6:45 Monoclonal antibody utility

Tezepelumab, an investigative monoclonal antibody therapy that inhibits the thymic stromal lymphopoietin (TSLP), was associated with clinically meaningful exacerbation reductions among patients with severe asthma at varied eosinophil counts in new phase 3 data.

Results from the NAVIGATOR trial, presented at the American Academy of Allergy, Asthma & Immunology (AAAAI) 2021 Virtual Sessions, show tezepelumab also reduced the risk of hospitalization or emergency department visits over 52 weeks in treated patients versus placebo.

The newest findings for the subcutaneous novel pathway asthma treatment further evidence its benefit for patients suffering from severe, uncontrolled disease.

In an interview with HCPLive, study author Andrew Menzies-Gow, BSc, MBBS, PhD, deputy medical director at the Royal Brompton & Harefield Hospitals, discussed the NAVIGATOR findings, and their preceded research of tezepelumab in this key patient population.

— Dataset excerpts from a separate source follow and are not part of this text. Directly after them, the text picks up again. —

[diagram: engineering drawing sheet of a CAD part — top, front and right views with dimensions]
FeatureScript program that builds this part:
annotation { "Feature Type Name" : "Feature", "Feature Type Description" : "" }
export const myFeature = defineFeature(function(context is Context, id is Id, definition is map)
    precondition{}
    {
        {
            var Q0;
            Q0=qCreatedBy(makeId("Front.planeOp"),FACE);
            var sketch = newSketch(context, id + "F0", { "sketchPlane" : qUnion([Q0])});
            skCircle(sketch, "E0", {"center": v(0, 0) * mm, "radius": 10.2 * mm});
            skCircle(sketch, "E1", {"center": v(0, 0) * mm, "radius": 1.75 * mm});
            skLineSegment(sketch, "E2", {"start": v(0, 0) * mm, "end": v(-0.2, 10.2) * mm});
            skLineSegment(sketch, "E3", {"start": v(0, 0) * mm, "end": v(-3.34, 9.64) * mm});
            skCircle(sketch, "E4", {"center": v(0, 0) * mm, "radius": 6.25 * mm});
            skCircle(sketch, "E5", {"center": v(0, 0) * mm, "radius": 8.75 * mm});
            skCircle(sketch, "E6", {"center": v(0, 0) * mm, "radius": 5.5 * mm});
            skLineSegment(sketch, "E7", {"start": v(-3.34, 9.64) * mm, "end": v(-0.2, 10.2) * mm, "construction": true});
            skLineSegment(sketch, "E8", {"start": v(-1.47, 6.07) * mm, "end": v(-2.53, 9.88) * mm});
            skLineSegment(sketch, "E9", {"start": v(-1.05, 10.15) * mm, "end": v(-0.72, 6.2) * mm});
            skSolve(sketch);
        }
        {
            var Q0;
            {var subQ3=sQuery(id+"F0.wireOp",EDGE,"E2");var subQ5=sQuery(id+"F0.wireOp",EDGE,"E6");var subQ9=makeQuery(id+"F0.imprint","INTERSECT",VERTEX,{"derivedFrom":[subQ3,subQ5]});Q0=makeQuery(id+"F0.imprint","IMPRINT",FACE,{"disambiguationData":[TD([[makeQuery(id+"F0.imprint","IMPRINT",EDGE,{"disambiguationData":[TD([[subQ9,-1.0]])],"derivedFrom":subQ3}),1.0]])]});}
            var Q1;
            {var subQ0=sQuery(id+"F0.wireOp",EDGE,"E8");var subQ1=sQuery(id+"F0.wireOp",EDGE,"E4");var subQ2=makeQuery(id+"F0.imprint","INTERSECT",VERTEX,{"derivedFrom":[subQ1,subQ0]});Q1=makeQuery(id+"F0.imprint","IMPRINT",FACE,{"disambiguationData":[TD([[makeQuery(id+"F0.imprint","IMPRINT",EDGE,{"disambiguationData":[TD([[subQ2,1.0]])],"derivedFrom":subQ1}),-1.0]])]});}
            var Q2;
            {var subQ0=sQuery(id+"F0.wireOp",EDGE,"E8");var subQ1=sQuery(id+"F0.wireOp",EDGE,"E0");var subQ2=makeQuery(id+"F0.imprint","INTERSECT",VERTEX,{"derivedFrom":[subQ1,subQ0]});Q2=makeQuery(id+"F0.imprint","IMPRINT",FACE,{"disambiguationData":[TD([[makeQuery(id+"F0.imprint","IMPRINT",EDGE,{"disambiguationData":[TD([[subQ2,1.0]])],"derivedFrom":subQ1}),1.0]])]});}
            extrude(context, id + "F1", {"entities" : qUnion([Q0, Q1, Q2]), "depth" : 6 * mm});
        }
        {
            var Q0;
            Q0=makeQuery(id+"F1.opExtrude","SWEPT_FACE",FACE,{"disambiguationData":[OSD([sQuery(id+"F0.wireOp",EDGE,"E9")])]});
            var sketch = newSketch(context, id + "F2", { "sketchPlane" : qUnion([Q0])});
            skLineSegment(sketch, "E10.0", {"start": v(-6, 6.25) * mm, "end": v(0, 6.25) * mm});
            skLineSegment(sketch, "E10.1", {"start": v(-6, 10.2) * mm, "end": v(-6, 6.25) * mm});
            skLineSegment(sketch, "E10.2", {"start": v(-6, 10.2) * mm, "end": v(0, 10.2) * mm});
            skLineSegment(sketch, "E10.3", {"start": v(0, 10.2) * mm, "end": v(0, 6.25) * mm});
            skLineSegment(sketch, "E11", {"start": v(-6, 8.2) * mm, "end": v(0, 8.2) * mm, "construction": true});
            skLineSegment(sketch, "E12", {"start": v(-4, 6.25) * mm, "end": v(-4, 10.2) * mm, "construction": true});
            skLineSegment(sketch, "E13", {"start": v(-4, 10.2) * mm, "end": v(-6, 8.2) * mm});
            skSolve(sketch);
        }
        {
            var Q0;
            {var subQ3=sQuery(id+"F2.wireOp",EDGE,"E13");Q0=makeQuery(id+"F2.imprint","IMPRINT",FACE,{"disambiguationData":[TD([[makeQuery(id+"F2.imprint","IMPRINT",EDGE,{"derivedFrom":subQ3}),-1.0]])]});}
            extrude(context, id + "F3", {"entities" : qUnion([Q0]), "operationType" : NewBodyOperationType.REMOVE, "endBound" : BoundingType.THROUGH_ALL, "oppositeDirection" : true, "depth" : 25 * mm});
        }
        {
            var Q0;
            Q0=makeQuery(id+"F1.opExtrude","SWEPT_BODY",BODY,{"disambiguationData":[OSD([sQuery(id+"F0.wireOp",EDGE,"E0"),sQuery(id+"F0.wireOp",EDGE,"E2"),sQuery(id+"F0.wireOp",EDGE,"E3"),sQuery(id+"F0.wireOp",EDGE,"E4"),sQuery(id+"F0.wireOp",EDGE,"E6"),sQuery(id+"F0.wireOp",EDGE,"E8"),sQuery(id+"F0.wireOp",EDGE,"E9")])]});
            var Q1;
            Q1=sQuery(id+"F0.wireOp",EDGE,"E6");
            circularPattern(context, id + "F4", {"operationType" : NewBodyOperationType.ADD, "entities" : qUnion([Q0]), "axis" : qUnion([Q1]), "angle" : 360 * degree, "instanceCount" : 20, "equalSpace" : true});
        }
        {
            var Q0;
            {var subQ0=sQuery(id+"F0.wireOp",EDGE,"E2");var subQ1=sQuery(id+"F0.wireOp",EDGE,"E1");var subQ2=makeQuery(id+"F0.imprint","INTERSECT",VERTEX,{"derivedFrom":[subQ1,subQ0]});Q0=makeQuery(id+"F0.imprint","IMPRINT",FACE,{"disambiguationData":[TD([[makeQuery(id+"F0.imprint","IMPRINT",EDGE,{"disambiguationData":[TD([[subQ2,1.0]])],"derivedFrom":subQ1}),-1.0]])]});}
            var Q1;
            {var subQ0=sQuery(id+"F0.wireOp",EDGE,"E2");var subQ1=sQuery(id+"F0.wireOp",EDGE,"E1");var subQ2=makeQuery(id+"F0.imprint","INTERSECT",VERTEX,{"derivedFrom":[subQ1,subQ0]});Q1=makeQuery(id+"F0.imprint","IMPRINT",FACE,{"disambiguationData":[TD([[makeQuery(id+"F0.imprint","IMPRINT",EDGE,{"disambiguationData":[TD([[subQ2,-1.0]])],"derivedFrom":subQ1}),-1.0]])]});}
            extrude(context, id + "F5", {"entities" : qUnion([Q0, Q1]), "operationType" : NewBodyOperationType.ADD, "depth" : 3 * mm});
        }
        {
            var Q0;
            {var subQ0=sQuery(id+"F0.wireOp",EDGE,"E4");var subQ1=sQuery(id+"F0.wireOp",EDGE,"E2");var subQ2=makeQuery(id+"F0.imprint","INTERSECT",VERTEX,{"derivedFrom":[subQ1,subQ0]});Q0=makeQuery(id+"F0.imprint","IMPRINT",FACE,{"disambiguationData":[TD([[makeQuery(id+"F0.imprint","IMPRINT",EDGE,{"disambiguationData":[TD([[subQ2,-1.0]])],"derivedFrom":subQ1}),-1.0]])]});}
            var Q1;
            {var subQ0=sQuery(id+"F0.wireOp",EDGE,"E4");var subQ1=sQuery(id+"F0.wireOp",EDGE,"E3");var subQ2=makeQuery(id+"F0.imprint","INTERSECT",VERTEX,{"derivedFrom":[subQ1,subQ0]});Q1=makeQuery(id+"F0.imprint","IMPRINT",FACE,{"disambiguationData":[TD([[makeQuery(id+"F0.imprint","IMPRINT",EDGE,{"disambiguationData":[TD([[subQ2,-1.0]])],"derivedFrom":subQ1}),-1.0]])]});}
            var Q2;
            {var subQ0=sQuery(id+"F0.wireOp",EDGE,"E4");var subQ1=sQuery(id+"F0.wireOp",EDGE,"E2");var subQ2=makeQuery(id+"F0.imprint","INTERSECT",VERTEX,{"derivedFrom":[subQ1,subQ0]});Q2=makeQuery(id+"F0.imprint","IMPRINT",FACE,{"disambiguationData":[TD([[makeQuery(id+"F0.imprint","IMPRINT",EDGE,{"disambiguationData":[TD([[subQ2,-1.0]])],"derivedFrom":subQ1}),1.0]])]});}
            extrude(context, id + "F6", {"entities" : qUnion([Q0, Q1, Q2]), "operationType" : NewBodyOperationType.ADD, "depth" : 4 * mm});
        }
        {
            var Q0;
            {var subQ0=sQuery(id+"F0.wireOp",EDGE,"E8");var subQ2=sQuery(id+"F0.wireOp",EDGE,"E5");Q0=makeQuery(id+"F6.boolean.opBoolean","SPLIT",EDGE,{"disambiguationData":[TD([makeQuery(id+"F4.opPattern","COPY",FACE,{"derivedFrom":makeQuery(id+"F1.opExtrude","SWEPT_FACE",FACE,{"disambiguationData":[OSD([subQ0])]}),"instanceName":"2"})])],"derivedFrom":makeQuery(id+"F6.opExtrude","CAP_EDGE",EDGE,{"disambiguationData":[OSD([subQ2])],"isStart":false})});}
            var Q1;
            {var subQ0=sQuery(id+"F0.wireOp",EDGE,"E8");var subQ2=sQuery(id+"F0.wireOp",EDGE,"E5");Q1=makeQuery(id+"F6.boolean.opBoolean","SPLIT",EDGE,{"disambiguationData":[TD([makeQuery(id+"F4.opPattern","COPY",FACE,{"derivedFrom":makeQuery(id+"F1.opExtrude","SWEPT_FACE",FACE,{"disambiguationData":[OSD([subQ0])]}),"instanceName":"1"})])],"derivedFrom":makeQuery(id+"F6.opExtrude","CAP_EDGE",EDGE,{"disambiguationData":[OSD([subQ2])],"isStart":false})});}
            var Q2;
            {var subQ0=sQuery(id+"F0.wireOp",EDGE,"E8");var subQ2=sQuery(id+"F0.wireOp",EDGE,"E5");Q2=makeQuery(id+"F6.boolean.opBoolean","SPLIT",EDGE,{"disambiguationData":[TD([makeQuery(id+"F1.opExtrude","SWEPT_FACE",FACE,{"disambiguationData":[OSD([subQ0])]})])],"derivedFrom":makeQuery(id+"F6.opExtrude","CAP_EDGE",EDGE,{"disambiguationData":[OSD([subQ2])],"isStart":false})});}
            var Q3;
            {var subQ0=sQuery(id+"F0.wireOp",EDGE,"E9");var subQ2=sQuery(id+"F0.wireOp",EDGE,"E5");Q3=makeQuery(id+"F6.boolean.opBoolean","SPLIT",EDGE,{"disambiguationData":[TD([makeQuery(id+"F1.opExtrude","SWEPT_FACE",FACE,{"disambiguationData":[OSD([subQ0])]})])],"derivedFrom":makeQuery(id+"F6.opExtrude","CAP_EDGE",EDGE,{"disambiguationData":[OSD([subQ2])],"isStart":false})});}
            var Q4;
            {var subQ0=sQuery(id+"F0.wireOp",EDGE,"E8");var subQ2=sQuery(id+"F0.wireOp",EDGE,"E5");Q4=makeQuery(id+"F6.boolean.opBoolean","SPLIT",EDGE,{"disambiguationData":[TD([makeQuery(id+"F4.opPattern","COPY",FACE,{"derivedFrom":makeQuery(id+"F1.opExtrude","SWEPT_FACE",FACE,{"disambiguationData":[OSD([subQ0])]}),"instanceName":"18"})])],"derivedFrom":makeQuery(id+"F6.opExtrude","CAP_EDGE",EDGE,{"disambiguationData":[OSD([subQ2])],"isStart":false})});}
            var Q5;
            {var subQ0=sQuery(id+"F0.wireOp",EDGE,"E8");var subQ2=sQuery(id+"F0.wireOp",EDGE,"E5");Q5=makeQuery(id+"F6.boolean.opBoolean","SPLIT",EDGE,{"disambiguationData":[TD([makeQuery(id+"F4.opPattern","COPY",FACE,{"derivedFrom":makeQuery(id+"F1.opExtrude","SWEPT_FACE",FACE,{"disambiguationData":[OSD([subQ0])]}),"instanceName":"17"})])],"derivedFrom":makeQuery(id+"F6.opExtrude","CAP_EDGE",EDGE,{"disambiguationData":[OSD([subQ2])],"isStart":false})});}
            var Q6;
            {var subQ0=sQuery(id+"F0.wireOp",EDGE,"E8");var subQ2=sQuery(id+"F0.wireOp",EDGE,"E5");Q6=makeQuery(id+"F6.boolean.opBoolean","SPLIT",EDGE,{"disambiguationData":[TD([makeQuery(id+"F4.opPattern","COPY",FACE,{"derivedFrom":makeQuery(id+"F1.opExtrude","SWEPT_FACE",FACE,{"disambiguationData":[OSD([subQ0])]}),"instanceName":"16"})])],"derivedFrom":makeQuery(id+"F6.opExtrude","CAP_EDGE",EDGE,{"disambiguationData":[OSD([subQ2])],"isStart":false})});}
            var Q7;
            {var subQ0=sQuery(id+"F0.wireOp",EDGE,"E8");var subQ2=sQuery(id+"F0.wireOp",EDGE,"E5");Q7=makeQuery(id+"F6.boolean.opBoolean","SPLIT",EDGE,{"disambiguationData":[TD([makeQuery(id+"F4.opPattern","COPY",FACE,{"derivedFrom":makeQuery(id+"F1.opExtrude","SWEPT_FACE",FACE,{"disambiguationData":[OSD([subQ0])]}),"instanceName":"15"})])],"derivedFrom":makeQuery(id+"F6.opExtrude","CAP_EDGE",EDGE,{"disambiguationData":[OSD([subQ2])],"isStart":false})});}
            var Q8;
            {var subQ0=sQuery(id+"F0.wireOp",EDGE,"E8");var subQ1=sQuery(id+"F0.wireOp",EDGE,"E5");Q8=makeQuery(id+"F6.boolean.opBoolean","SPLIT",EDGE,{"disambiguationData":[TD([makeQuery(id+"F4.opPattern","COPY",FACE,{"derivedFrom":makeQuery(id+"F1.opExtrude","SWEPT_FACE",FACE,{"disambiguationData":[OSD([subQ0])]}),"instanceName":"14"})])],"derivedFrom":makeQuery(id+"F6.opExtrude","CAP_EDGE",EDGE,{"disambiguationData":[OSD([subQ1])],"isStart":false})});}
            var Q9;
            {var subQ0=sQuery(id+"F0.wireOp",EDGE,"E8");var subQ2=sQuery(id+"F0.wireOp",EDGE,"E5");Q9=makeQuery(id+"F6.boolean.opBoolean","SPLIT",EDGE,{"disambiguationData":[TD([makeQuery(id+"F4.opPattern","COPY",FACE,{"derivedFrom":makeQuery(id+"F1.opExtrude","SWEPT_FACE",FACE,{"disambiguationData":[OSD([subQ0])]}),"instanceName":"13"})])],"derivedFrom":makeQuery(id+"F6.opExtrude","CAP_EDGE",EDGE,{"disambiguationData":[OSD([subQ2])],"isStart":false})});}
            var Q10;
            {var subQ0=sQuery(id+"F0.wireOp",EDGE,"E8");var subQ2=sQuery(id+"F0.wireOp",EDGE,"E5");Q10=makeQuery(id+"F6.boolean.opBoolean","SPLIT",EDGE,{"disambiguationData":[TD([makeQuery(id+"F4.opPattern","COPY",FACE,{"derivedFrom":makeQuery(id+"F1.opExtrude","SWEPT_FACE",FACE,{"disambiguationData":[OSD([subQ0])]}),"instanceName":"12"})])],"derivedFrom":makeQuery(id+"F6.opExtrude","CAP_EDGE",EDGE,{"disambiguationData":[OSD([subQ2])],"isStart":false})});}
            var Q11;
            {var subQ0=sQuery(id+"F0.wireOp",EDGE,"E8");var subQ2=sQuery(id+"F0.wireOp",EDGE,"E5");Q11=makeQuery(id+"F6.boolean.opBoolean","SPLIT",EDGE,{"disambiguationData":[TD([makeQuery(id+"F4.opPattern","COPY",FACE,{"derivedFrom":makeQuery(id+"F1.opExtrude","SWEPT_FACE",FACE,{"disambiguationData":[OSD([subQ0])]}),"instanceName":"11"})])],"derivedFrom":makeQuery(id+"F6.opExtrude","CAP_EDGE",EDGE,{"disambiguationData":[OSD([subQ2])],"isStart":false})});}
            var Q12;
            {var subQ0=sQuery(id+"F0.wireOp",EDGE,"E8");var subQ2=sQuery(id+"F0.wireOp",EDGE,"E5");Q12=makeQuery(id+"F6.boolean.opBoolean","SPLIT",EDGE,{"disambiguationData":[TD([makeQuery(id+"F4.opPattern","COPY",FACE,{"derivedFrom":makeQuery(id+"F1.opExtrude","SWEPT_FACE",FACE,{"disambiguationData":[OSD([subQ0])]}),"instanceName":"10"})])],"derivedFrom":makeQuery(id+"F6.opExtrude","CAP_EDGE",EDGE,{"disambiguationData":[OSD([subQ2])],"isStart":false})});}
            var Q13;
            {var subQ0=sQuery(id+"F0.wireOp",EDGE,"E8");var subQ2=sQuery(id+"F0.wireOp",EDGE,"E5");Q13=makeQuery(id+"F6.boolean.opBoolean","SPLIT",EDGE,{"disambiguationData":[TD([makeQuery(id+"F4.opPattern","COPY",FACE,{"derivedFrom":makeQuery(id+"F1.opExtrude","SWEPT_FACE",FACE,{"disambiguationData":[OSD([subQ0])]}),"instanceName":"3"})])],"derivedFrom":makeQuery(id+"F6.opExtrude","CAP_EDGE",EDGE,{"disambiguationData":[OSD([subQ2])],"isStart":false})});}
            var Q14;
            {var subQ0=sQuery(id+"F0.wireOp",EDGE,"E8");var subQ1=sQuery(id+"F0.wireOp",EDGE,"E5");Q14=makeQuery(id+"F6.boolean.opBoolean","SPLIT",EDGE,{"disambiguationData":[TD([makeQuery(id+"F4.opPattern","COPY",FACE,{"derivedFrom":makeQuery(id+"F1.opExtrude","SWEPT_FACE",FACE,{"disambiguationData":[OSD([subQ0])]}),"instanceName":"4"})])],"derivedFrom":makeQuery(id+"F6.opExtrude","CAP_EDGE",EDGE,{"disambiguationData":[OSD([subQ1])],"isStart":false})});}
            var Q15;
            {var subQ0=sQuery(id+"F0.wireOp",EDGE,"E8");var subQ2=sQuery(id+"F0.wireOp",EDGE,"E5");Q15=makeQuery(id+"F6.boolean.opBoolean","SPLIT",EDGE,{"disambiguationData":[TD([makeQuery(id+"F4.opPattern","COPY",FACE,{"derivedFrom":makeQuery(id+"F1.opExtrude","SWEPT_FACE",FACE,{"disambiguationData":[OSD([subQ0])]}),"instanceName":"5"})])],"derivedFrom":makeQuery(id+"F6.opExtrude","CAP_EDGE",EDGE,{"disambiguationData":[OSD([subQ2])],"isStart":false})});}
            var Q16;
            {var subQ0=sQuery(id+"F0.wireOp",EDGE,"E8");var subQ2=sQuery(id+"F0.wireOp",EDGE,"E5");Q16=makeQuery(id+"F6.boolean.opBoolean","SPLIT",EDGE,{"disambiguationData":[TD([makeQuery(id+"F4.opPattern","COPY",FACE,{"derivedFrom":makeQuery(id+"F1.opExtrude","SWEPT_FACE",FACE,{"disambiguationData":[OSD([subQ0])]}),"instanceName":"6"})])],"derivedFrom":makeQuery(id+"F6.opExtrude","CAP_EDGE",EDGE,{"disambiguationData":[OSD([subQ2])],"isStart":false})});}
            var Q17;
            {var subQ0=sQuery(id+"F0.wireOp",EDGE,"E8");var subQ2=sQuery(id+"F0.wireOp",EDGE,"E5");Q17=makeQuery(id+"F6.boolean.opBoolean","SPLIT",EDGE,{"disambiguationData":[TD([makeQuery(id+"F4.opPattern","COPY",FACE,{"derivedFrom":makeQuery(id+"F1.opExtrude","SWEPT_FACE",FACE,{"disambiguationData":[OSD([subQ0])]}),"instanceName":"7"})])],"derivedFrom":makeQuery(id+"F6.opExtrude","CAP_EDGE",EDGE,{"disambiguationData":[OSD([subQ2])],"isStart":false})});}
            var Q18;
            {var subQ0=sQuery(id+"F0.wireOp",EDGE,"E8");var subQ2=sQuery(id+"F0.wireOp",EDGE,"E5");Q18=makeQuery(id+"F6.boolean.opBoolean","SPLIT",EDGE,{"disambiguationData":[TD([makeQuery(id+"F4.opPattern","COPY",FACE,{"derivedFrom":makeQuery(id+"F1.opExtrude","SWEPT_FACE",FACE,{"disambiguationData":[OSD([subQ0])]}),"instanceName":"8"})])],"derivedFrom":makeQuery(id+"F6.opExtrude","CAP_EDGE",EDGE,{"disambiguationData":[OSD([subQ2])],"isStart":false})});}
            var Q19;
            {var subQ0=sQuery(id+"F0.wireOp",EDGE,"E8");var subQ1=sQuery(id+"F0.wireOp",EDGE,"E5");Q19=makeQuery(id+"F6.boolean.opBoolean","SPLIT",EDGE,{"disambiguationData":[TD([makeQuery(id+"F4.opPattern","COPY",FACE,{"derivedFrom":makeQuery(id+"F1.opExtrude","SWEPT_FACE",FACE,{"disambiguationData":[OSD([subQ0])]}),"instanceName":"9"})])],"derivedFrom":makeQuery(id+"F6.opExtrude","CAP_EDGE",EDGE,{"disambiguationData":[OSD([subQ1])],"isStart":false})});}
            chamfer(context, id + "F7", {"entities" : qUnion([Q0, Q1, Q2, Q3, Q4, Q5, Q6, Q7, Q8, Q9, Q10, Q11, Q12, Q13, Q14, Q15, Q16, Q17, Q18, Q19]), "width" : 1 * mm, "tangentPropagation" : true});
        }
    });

Menzies-Gow also discussed the characteristics of severe, uncontrolled asthma, and how a TSLP inhibitor therapy may significantly influence the disease course.

“The excitement around tezepelumab is really around its unique mechanism of action,” he explained. “With tezepelumab, we’re targeting TSLP—so we’re going upstream, we’re looking at one of the epithelial-derived cytokines, which really drives all the downstream inflammation.”

Menzies-Gow also discussed the pursuit of optimal biologic treatment duration for severe asthma, and how this last year’s greater reliance on monoclonal antibodies in the face of COVID-19 may effect the allergic and inflammatory specialty.

“Looking into the future, the next advance might be moving away from injectable biologics to inhaled biologics,” Menzies-Gow said. “That might be the way forward, to let more people have a biologic.”

The study, “Efficacy and safety of tezepelumab in adults and adolescents with severe, uncontrolled asthma: results from the phase 3 NAVIGATOR study,” was presented at AAAAI 2021.